Adverse effects of flu immunization on the nervous system range from polyneuropathy to meningoencephalitis and Guillain–Barré syndrome [ ].

Examination of new cases of multiple sclerosis among the 45 million swine flu vaccine recipients indicated no excess over the expected frequencies. Inactivated swine flu vaccine did not influence the onset or exacerbation of the disease [ ].

The Vaccine Safety Committee of the Institute of Medicine (IOM), Academies of Science, reviewed the data on influenza vaccine and neurological conditions [ ] and reached the following conclusions:

• Studies that examined the association between the swine influenza vaccine campaign in 1976 and Guillain–Barré syndrome, including analysis and reanalysis of nationwide data and state-based studies, consistently showed an increased risk of Guillain–Barré syndrome in the immunized population. The evidence therefore favors acceptance of a causal relation between the 1976 swine influenza vaccine and Guillain–Barré syndrome in adults.

• The Committee reviewed several population-based studies and a study of military personnel concerning the occurrence of Guillain–Barré syndrome after the use of influenza vaccines introduced after 1976. These studies differed in terms of their design, the case definitions for Guillain–Barré syndrome, the methods of ascertainment, the sizes of study populations, and the influenza seasons covered. The findings were mixed. The Committee concluded that the evidence that influenza vaccines other than the 1976 swine flu vaccine caused Guillain–Barré syndrome is inadequate to accept or reject a causal relation.

• The Committee examined reports on epidemiological studies of relapses among patients with multiple sclerosis after influenza immunization; it separately examined a smaller set of reports concerning the risk of onset of multiple sclerosis. All the studies concerned influenza vaccines in various years, including the swine flu vaccines of 1976. The Committee concluded that the evidence favors rejection of a causal relation between influenza vaccines and relapse of Guillain–Barré syndrome in adults. Only one of the small set of studies on influenza immunization and the onset of multiple sclerosis provided a thorough description of the study methods and outcomes.
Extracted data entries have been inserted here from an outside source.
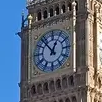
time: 12:53
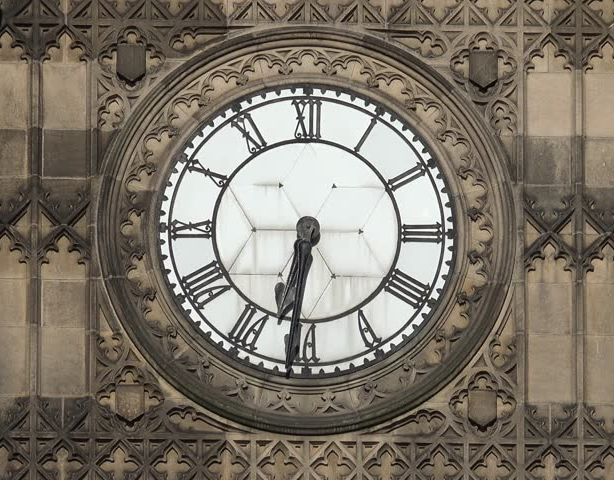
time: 6:31
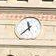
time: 11:37
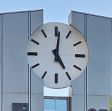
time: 5:01
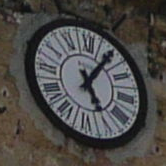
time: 5:05
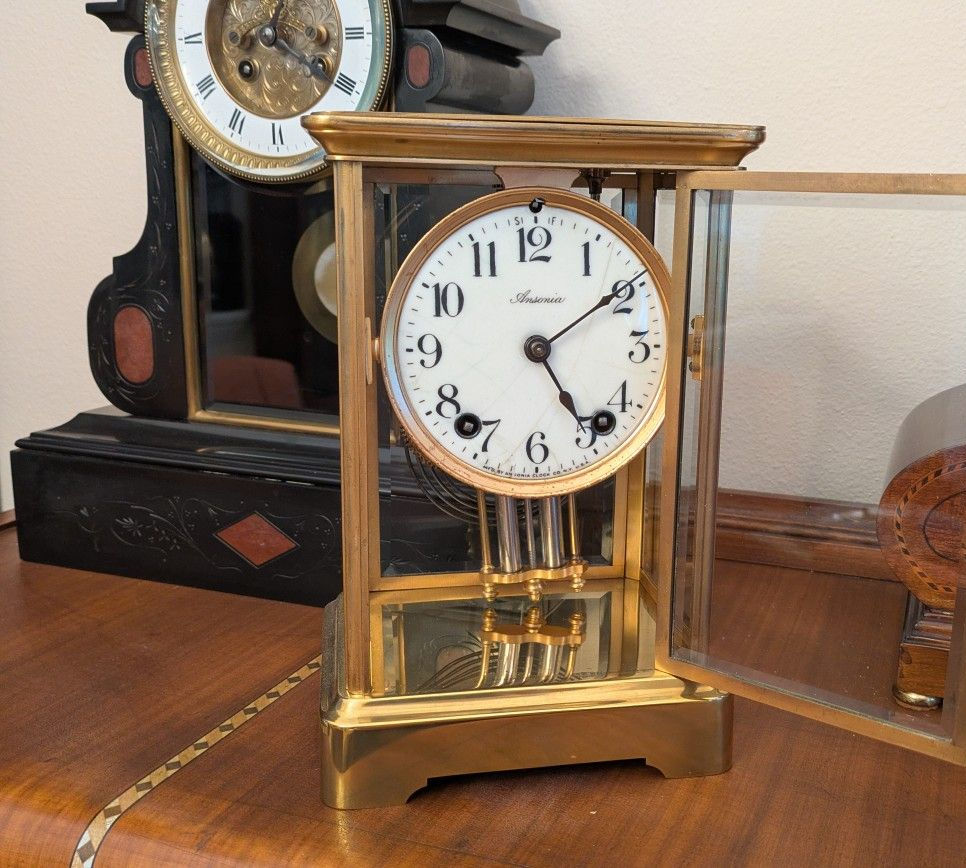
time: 5:09
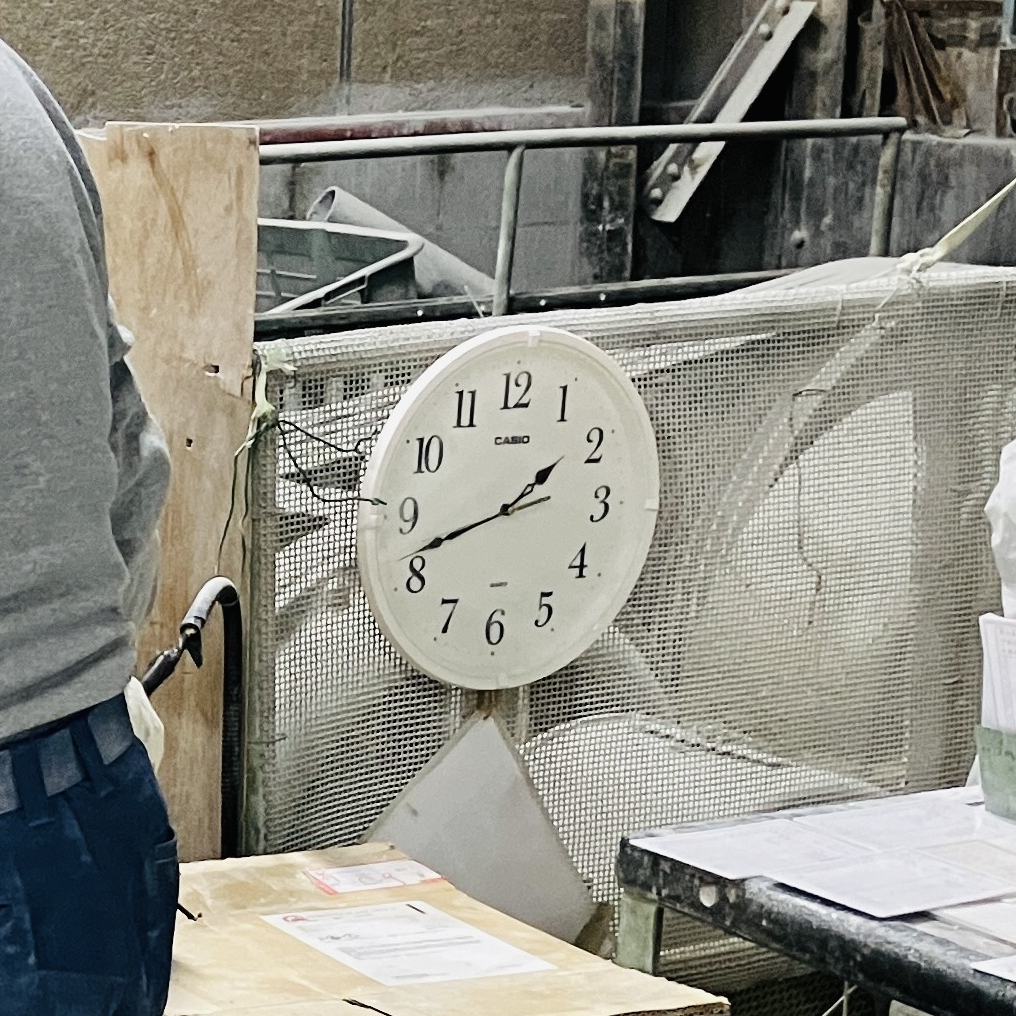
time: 1:41
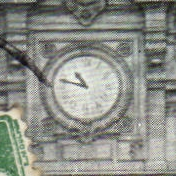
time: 10:47
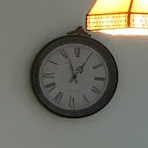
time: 12:56
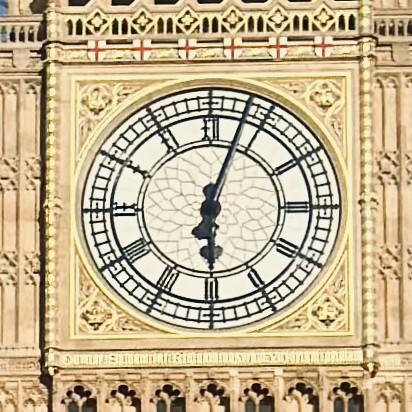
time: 6:03
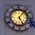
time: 5:06
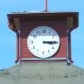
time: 3:14
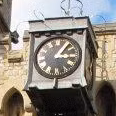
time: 1:16
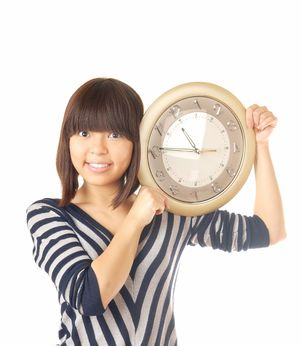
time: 10:45
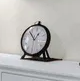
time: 12:52
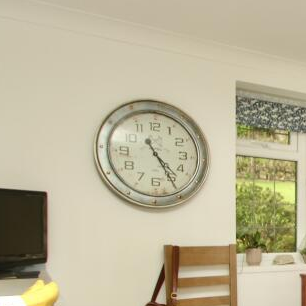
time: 4:24
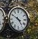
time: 4:49
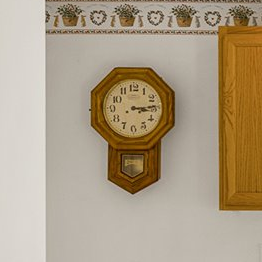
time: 3:13
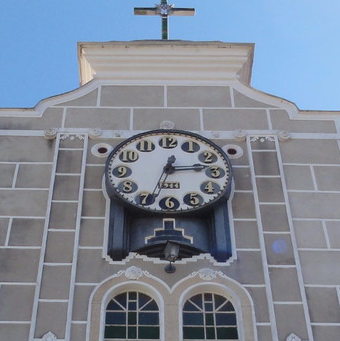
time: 2:33
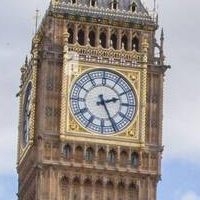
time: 2:25
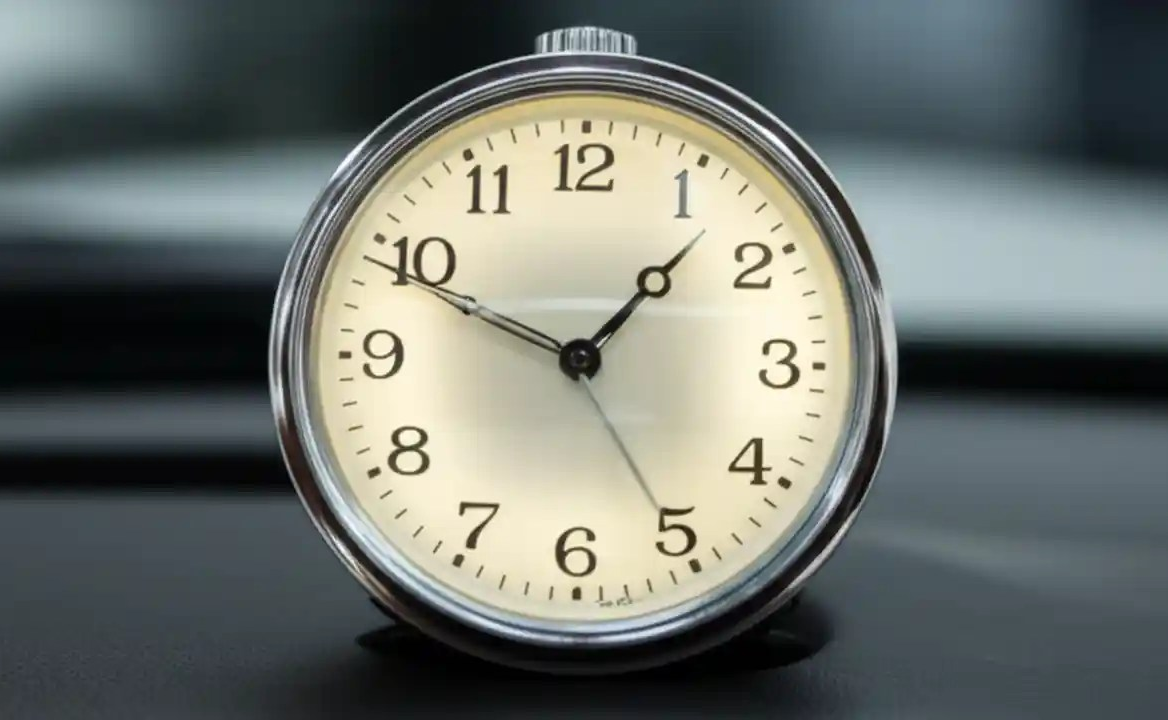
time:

This study found no increased risk for the onset of multiple sclerosis associated with influenza immunization, but in the absence of confirmation from other sources the Committee concluded that the evidence is inadequate to accept or reject a causal relation between influenza vaccines and multiple sclerosis in adults.

• However, the biological mechanisms involved in the onset of multiple sclerosis are presumed to be related to those involved in relapse. With the data favoring the rejection of a causal relation between influenza vaccines and relapse of multiple sclerosis, the committee saw no reason to suspect that there might be a causal relation between influenza vaccines and the onset of multiple sclerosis.

• With a single epidemiological study available (on optic neuritis) and several case reports mentioning the occurrence of other demyelinating neurological disorders (acute disseminated encephalomyelitis, transverse myelitis) after influenza immunization, the Committee concluded that the evidence is inadequate to accept or reject a causal relation between influenza vaccines and other demyelinating neurological disorders.

• Based on the lack of published evidence on influenza vaccines and demyelinating neurological disorders in children, especially those aged 6–23 months, the Committee concluded that there is no evidence to support a causal relation between influenza vaccines and demyelinating neurological disorders in children aged 6–23 months.